Whenever a line in the data contains "lines", show that line.

- _Supplied material_:

__________________________________________________

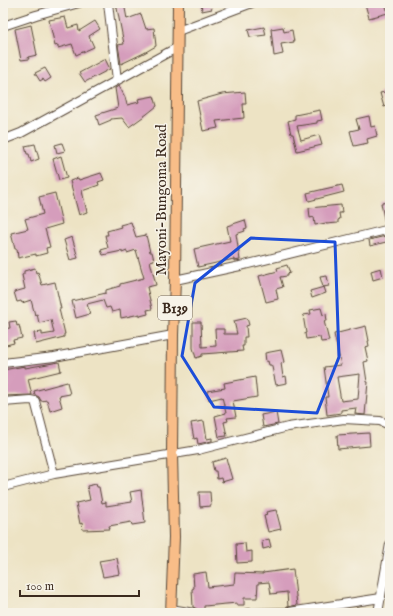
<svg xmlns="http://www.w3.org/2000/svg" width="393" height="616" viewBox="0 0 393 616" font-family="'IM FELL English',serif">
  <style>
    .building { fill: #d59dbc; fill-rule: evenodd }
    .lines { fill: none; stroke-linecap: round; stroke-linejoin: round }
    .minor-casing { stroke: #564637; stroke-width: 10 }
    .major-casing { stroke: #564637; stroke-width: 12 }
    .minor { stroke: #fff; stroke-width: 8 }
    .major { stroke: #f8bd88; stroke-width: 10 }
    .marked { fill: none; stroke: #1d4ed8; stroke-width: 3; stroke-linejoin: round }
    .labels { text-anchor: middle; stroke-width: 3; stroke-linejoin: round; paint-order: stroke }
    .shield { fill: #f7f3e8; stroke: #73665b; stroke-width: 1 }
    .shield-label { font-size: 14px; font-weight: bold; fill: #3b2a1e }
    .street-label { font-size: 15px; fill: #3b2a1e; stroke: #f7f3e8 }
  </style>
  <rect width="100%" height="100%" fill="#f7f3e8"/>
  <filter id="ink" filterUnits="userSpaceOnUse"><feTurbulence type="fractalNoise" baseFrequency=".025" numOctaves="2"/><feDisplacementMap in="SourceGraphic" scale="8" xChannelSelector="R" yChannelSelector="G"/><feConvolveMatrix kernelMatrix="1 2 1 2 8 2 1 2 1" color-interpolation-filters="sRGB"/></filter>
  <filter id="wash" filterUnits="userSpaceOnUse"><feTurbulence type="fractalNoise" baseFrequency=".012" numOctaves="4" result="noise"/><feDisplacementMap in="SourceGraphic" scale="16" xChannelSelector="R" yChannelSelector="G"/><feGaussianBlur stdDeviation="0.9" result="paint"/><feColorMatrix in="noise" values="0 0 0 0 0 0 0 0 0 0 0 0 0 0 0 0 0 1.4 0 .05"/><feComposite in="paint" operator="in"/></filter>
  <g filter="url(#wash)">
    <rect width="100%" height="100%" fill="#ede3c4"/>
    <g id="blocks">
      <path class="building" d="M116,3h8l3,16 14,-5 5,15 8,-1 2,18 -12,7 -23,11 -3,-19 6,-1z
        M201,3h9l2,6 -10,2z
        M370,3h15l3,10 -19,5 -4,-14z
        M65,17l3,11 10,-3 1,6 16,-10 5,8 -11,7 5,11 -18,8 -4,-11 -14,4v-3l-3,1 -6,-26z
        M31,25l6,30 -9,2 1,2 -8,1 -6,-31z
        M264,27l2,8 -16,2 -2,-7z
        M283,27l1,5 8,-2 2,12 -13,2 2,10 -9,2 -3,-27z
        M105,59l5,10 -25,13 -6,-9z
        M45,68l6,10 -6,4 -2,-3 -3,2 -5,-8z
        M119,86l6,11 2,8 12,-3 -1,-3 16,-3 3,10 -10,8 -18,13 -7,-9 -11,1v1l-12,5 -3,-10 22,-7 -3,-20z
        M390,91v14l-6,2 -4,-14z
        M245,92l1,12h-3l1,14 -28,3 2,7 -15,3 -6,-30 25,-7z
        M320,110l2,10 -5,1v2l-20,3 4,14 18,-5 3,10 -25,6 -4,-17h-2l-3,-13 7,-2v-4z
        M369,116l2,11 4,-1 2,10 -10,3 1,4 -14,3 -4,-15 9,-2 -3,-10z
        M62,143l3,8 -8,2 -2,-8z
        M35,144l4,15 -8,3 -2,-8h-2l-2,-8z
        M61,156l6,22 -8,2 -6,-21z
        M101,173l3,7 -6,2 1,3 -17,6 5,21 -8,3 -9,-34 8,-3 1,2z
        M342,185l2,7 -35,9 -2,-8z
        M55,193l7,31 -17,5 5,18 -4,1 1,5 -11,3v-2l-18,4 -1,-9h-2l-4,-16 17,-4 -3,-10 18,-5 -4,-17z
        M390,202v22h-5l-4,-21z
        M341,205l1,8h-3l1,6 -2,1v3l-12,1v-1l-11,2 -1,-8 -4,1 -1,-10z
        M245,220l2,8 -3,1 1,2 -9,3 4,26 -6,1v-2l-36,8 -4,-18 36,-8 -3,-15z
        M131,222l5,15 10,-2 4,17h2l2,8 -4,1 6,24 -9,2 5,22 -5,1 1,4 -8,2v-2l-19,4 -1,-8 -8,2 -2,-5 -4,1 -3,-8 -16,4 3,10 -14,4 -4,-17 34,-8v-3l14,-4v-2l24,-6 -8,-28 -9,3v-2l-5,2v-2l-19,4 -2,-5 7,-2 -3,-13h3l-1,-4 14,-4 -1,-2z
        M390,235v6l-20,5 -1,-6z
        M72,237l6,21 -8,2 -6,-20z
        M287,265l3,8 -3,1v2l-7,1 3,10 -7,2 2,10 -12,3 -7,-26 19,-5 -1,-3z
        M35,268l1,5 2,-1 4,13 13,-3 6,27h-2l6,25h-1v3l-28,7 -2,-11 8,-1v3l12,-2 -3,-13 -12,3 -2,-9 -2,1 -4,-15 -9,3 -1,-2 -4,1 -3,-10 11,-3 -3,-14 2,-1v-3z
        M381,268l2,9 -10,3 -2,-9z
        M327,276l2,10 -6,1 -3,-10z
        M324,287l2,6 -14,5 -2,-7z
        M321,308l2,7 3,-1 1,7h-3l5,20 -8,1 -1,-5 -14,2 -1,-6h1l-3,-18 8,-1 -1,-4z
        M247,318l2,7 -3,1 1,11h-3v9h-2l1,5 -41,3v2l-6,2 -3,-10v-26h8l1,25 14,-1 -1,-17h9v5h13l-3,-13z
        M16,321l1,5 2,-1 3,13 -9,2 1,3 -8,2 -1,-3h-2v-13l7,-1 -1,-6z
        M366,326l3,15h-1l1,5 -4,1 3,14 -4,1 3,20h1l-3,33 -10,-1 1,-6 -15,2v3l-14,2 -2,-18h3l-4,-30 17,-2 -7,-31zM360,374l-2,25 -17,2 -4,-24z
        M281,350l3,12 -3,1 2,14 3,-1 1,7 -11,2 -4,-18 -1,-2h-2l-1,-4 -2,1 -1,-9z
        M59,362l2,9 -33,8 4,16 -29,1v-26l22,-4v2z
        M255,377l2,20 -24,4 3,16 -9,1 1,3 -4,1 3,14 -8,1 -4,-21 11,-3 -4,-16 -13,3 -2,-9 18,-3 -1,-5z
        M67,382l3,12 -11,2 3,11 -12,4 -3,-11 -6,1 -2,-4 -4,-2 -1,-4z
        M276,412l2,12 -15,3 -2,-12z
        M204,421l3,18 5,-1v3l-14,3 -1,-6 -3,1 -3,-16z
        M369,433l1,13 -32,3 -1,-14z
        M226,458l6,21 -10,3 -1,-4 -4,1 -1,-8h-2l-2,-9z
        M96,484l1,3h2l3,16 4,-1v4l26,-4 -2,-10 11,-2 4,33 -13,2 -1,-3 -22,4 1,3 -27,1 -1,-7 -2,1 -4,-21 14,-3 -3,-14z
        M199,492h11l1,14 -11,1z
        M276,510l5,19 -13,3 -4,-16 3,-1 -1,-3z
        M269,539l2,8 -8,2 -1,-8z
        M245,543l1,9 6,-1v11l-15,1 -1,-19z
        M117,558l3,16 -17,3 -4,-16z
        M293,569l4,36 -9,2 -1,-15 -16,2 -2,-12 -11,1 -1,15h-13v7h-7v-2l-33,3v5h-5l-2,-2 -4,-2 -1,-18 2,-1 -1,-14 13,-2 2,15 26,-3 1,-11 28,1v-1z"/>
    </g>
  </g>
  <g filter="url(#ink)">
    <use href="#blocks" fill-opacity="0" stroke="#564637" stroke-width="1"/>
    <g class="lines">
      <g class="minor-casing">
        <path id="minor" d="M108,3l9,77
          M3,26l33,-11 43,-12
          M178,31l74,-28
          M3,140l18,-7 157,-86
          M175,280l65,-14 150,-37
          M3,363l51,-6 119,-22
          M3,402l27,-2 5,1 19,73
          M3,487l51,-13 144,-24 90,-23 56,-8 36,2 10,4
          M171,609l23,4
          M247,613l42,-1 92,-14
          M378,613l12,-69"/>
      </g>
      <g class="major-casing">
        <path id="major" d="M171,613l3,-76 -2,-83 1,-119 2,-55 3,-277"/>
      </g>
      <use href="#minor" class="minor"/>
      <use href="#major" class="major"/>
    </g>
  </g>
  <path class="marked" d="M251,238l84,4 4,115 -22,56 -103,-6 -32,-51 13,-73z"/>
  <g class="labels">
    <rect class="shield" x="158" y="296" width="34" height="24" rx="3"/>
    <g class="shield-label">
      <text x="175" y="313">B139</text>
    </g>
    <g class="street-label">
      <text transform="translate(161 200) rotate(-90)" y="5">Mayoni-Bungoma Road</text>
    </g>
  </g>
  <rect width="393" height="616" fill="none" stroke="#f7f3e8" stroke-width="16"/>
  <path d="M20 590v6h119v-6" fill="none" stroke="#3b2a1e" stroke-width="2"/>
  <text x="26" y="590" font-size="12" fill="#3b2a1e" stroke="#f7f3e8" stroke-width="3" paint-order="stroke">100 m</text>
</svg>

__________________________________________________

- _Result for this task_:
    .lines { fill: none; stroke-linecap: round; stroke-linejoin: round }
    <g class="lines">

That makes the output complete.